For an initial model this is not too bad, although we could definitely benefit from a gradual reduction in our learning rate as our number of epochs increase. Therefore, we could play around and adjust a range of learning rate schedulers and likely receive a better performance than that obtained above.

In addition, we could benefit from conducting k-folds cross-validation, rather than just using one hold-out validation set.

As a basic submission with a lightly tuned model, this current model does not perform too badly on the final test set, with a score of 0.02027 on the leaderboard.
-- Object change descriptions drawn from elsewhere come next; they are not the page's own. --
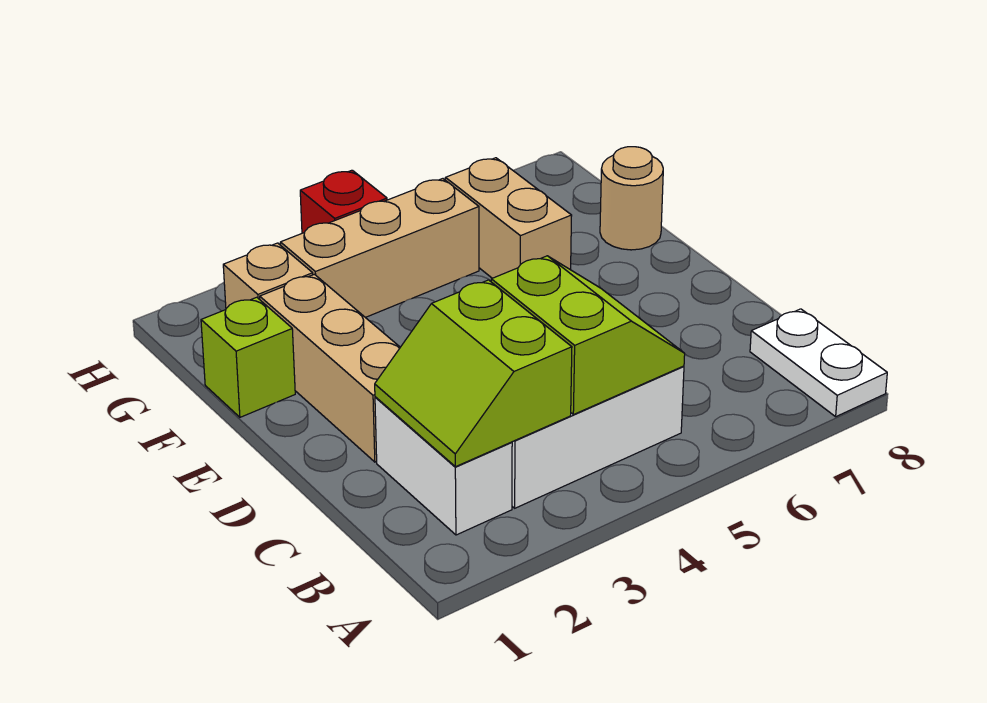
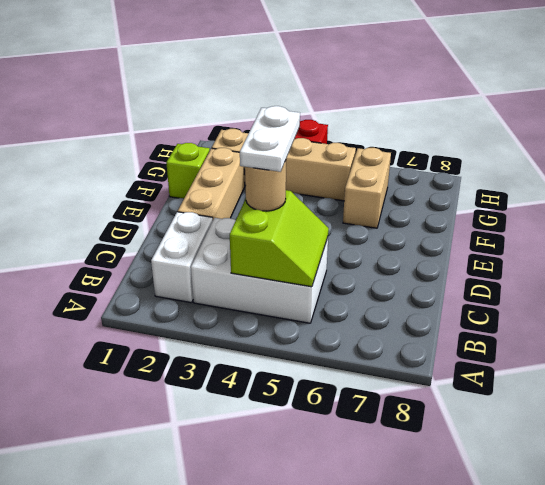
white plate A8:B8 level 1 -> white plate C4:D4 level 4
lime slope B2:C3 level 2 top 3 -> none
tan round brick F8 level 1 -> tan round brick C4 level 3

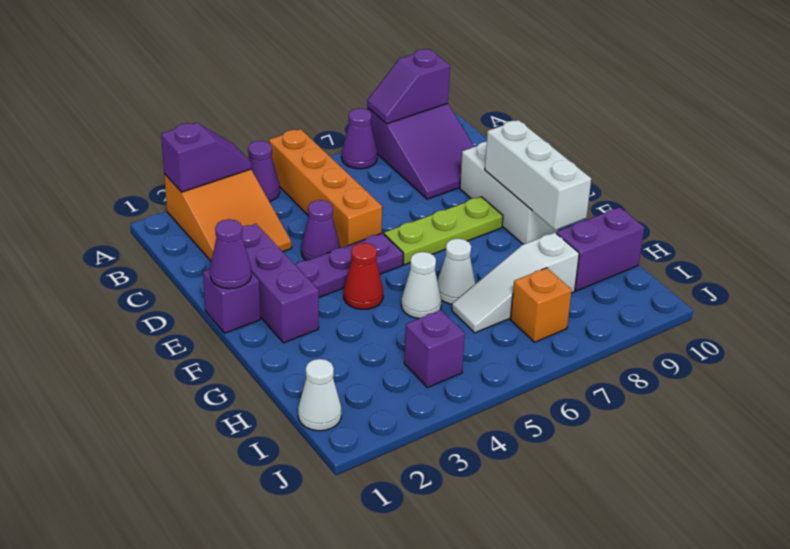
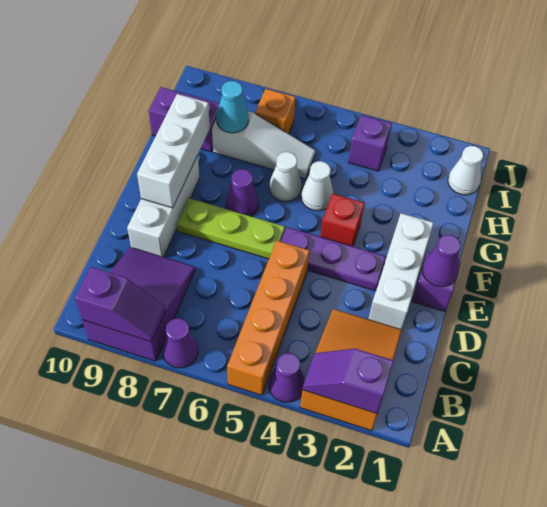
purple brick D2:F2 level 1 -> white brick D2:F2 level 1
purple cone D4 level 1 -> purple cone F7 level 1
red cone F4 level 1 -> red brick F4 level 1
none -> cyan cone H8 level 2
For future improvement, we'll also attempt to tackle the class imbalance problem by over-sampling instances with our most under-represented classes (Scores 0.02060 on test set).

Remarks on validation performance and tuning:
- 1. hidden 1 = 1024, hidden 2 = 512, hidden 3 = 256, batch size 1024, rmsprop op, 0.45 dropout, batch norm, 35 epochs, validation loss = 0.0158.
- 2. Same as above but hidden 1 = 512, after 45 epochs validation loss = 0.0158.
- 3. hidden 1 = 512, hidden 2 = 256, hidden 3 = 256, batch size 1024, rmsprop op, 0.45 dropout, batch norm, 59 epochs, validation loss = 0.0157.
- 4. Same as above, but without Batch Normalisation - performance decreased with validation loss of 0.0167.
- 5. hidden 1 = 512, hidden 2 = 256, hidden 3 = 128, batch size 1024, rmsprop op, 0.45 dropout, batch norm, 67 epochs, validation loss = 0.0160.
- 6. Same as previously, but with Batch size set to 2048 - performance slightly dropped, with validation loss of 0.0165.


In [None]:
# note down best parameters to use for final models
model_1_bs = 1024
model_1_epochs = 59

#### Model 1 improvements - learning Rate Scheduling and K-Folds Cross Validation

In [None]:
def schedule_lr_rate(epoch, lr):
    """ Use initial learning rate for 20 epochs and then
        decrease it exponentially """
    if epoch < 20:
        return lr
    else:
        return lr * tf.math.exp(-0.1)

# create our learning rate scheduler callback
lr_scheduler = tf.keras.callbacks.LearningRateScheduler(schedule_lr_rate)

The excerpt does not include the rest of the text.